Norton - Research Abstract
PI John Stark, USU Biology, Norton Co-PI, Funded USDA 2007-2011
Cheatgrass establishment results in stable exotic plant communities that resist re-invasion by native perennials. We hypothesize that positive feedbacks resulting from shifts in nutrient cycling and microbial activity are responsible for the long-term persistence of cheatgrass. To test this hypothesis we will revisit a set of restoration plots set up by John Stark (PI) in 1984 in Western Colorado. We will examine the soil microbial structure and nutrient cycling characteristics in these well-replicated experimental plots to determine whether during the past 26 years, cheatgrass-dominated or native perennial-dominated plant communities have 'cultured' different soil characteristics.The study will provide new information on the mechanisms by which cheatgrass establishes stable, persistent plant communities. Through these experiments we will address the CSREES priority of establishing 'mechanisms determining the abundance and distribution of weedy and invasive species on western rangelands. In addition, our results will provide information essential for developing management strategies that will speed the reestablishment of perennial plant species on cheatgrass-dominated rangelands.

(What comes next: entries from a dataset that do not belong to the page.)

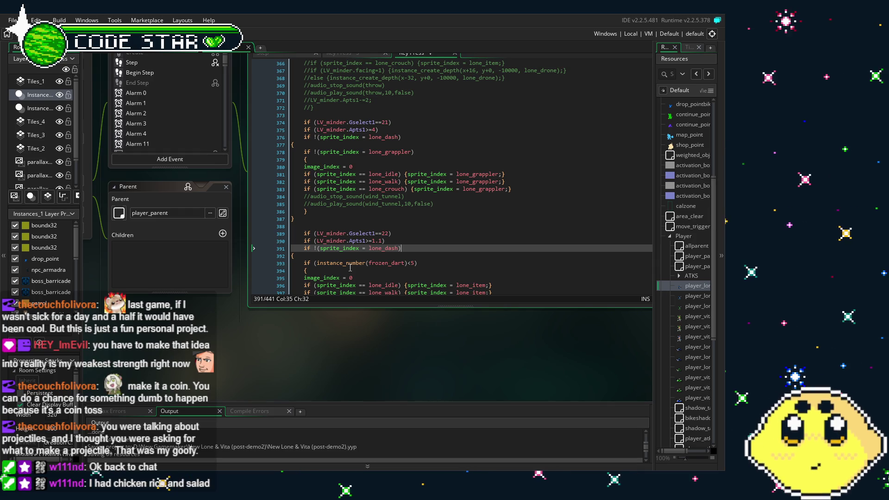
{"action": "scroll", "coordinate": [346, 261], "scroll_direction": "down", "scroll_amount": 1}
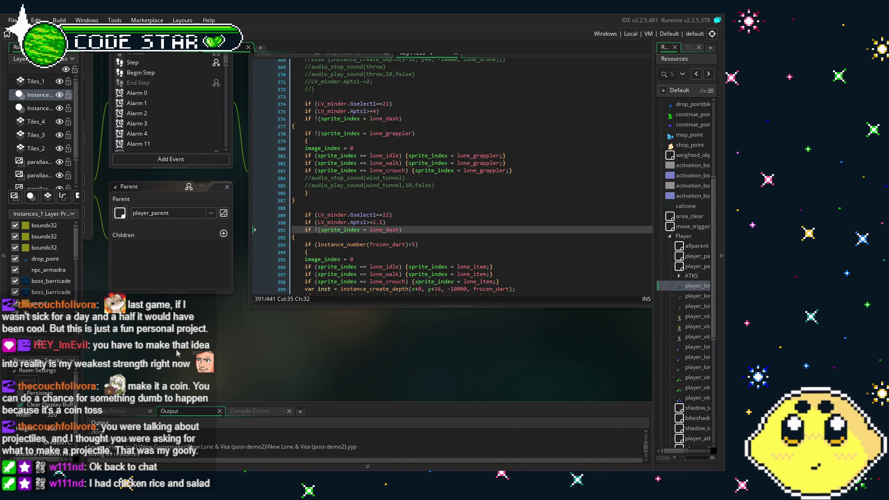
{"action": "scroll", "coordinate": [211, 322], "scroll_direction": "up", "scroll_amount": 2}
{"action": "scroll", "coordinate": [207, 168], "scroll_direction": "down", "scroll_amount": 2}
{"action": "scroll", "coordinate": [207, 168], "scroll_direction": "down", "scroll_amount": 2}
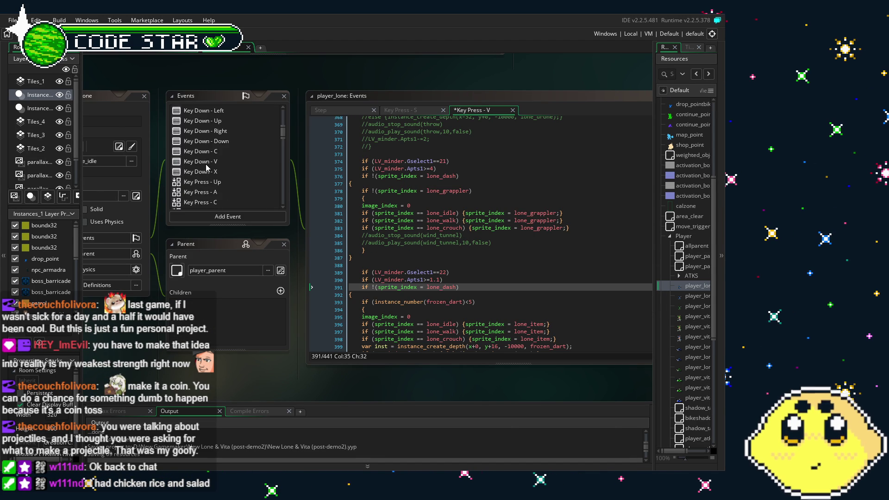
{"action": "scroll", "coordinate": [206, 168], "scroll_direction": "down", "scroll_amount": 2}
{"action": "scroll", "coordinate": [207, 168], "scroll_direction": "down", "scroll_amount": 1}
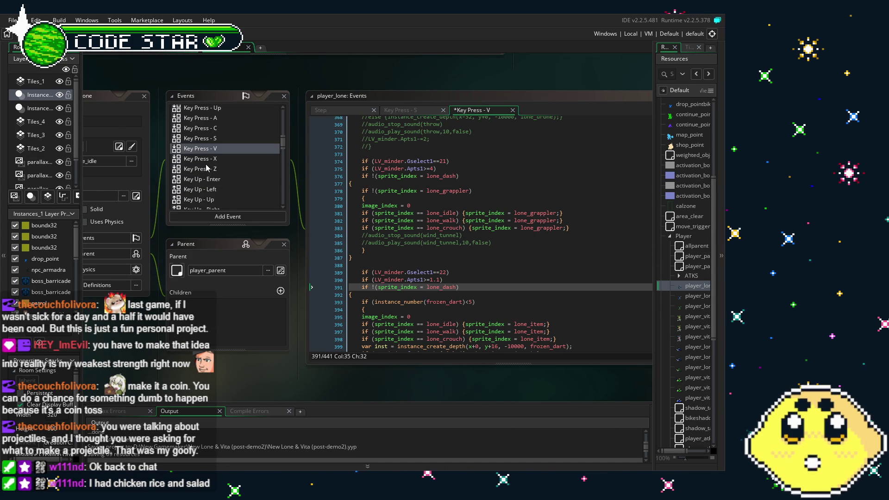
{"action": "scroll", "coordinate": [207, 168], "scroll_direction": "down", "scroll_amount": 2}
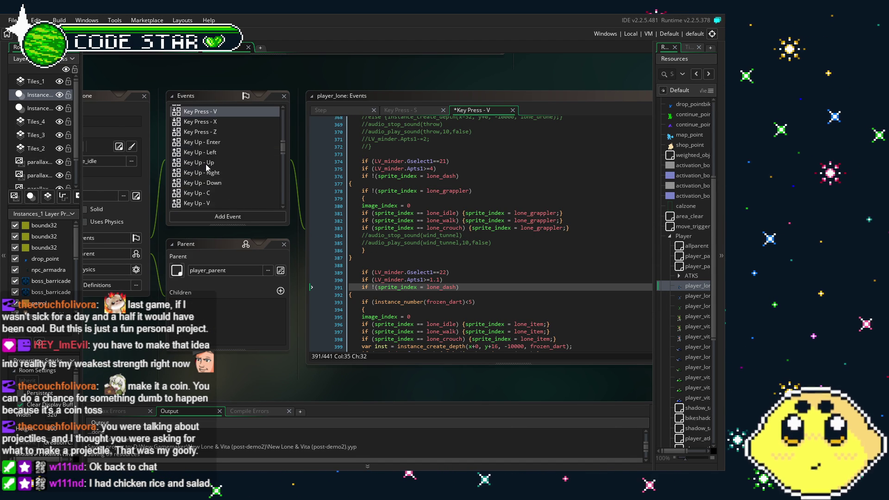
{"action": "scroll", "coordinate": [207, 168], "scroll_direction": "up", "scroll_amount": 2}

Plant-Soil Feedbacks in the Shrub Steppe Ecosystem
Norton Cooperator with Andrew Kulmatiski and Karen Beard
J. Norton will be working with these investigators to characterize microbial communities using next-generation sequencing of phylogenetic and functional genes extracted from the soils from the Washington State manipulative plots. See Kulmatiski A., Beard, K.H. 2011. Long-term plant growth legacies overwhelm short-term plant growth effects on soil microbial community structure. Soil Biology and Biochemistry.